By the late afternoon Lydia had accumulated quite a nice little hoard in the hole in the bank. She was in the act of adding a small topaz, and wondering whether she would make just one more trip, when a shadow fell across her. She froze quite still, looking up at a tall gangling form with knobbly joints, which really did look surprisingly spidery from that angle.

"Well, I'm damned," said Edward's voice, speaking to itself. "Another of them! Two in two days. Most extraordinary."
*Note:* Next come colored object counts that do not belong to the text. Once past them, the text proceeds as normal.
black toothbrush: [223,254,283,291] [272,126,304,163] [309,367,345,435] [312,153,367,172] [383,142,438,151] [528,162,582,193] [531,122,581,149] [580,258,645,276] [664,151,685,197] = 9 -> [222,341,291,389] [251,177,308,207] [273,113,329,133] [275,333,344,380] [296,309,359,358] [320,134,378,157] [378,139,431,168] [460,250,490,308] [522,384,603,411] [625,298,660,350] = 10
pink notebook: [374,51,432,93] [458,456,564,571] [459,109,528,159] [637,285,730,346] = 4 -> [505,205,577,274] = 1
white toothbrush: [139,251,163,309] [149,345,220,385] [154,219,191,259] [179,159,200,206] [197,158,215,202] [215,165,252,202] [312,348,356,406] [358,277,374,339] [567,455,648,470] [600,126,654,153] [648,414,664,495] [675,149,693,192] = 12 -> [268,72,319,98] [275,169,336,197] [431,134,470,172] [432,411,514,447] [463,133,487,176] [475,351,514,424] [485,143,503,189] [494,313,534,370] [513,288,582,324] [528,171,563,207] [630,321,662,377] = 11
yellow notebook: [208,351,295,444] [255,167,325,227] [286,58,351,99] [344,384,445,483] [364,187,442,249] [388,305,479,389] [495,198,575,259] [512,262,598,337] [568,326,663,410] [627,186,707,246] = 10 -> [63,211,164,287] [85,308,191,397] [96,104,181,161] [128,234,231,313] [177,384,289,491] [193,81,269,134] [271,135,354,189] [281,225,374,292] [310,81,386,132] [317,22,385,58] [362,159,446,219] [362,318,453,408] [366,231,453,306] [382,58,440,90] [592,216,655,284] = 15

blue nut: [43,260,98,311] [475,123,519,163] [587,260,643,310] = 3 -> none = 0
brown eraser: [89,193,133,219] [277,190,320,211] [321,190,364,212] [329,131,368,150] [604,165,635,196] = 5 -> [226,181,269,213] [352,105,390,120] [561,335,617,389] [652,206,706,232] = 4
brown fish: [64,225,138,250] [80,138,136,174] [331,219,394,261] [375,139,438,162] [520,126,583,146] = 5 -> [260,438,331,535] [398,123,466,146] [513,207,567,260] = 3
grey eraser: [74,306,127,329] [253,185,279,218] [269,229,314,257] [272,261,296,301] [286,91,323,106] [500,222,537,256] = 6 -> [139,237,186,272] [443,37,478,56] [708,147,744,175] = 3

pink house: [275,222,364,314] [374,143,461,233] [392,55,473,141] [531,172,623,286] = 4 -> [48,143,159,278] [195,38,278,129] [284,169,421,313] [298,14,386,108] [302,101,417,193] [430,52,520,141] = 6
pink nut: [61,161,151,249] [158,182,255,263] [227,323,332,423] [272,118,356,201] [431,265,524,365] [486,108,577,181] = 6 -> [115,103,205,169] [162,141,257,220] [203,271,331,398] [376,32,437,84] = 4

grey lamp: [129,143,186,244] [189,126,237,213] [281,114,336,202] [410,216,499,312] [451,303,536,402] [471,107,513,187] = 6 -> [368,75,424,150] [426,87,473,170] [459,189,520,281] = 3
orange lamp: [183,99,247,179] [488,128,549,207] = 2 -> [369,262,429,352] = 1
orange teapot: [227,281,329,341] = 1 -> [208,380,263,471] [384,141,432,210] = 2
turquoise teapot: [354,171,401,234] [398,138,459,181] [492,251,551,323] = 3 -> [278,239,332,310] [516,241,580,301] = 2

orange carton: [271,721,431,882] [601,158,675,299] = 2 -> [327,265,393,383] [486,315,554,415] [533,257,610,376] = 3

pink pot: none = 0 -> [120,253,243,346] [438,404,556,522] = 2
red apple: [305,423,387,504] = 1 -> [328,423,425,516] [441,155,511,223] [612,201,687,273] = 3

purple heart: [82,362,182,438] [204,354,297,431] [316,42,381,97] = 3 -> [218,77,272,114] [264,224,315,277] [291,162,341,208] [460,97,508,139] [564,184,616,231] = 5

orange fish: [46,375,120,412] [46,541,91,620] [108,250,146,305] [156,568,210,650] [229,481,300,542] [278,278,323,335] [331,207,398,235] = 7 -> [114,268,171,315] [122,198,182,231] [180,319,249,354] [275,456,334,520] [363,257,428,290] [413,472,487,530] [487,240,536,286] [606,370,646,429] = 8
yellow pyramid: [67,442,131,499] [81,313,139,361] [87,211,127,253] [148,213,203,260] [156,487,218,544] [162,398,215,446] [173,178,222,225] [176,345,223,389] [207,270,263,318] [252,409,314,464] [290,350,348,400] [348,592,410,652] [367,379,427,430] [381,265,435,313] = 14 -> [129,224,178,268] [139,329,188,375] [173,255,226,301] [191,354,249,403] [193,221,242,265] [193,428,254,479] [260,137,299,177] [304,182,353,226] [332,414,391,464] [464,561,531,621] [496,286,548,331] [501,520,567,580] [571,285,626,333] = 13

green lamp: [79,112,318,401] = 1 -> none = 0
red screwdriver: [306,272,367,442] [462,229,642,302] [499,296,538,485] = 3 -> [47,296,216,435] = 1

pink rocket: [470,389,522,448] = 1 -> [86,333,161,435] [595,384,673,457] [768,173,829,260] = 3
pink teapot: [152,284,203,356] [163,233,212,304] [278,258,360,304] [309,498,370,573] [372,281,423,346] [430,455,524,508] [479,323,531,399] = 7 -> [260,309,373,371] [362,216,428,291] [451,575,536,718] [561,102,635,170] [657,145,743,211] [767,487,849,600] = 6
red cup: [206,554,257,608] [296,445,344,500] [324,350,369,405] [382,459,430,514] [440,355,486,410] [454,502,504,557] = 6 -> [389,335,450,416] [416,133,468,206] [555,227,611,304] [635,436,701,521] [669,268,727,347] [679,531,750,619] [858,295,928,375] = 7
Then, before Lydia could make up her mind what to do, a sudden darkness descended over her, and presently she found herself being joggled along in a box.

A few minutes later she was under the bell jar that she had lifted off Arachne, with Edward bending over her, looking partly annoyed at finding that his specimen had escaped, and partly elated that he had recaptured it.

After that, there didn't seem to be much to do but doodle a few lace curtains for privacy, in the way Arachne had. It was a consoling thought that the stones were safely cached away, and that any time after the next twelve or thirteen hours she would be able to collect them at her leisure.…

· · · · · 

No one came near the spider room during the evening. Lydia could distinguish various domestic sounds taking place in more or less their usual succession, and culminating in two pairs of footfalls ascending the stairs. And but for physical handicaps, she might have frowned slightly at this point. The ethics of the situation were somewhat obscure. Was Arachne really entitled? Oh, well, there was nothing one could do about it, anyway.

Presently the sound of movement ceased, and the house settled down for the night.

She had half expected that Edward would look in to assure himself of her safety before he went to work in the morning. She remembered that he had done so in the case of other and far less spectacular spiders, and she was a trifle piqued that when at last the door did open, it was simply to admit Arachne. She noticed, also, that Arachne had not succeeded in doing her hair with just that touch that suited Lydia's face.

Arachne gave a little yawn, and came across to the bench.

"Hullo," she said, lifting the jar, "had an interesting time?"

"Not this part of it," Lydia said. "Yesterday was very satisfactory, though. I hope you enjoyed your holiday."

"Yes," said Arachne. "Yes, I had a nice time—though it did somehow seem less of a change than I'd hoped." She looked at the watch on her wrist. "Well, time's nearly up. If I don't get back, I'll have that Athene on my tail. You ready?"

"Certainly," said Lydia, feeling more than ready.

"Well, here we are again," said Arachne's small voice. She stretched her legs in pairs, starting at the front and working astern. Then she doodled a capital A in a debased Gothic script to assure herself that her spinning faculties were unimpaired.

"You know," she said, "habit is a curious thing. I'm not sure that by now I'm not more comfortable like this, after all. Less inhibited, really."

She scuttered over to the side of the bench and let herself down, looking like a ball of brilliant feathers sinking to the floor. As she reached it, she unfolded her legs and ran across to the open door. On the threshold she paused.

"Well, goodbye, and thanks a lot," she said. "I'm sorry about your husband. I'm afraid I rather forgot myself for the moment."

Then she scooted away down the passage as if she were a ball of colored wools blowing away in the draught.

"Goodbye," said Lydia, by no means sorry to see her go.

The intention of Arachne's parting remark was lost on her: in fact, she forgot it altogether until she discovered the collection of extraordinarily knobbly bones that someone had recently put in the dustbin.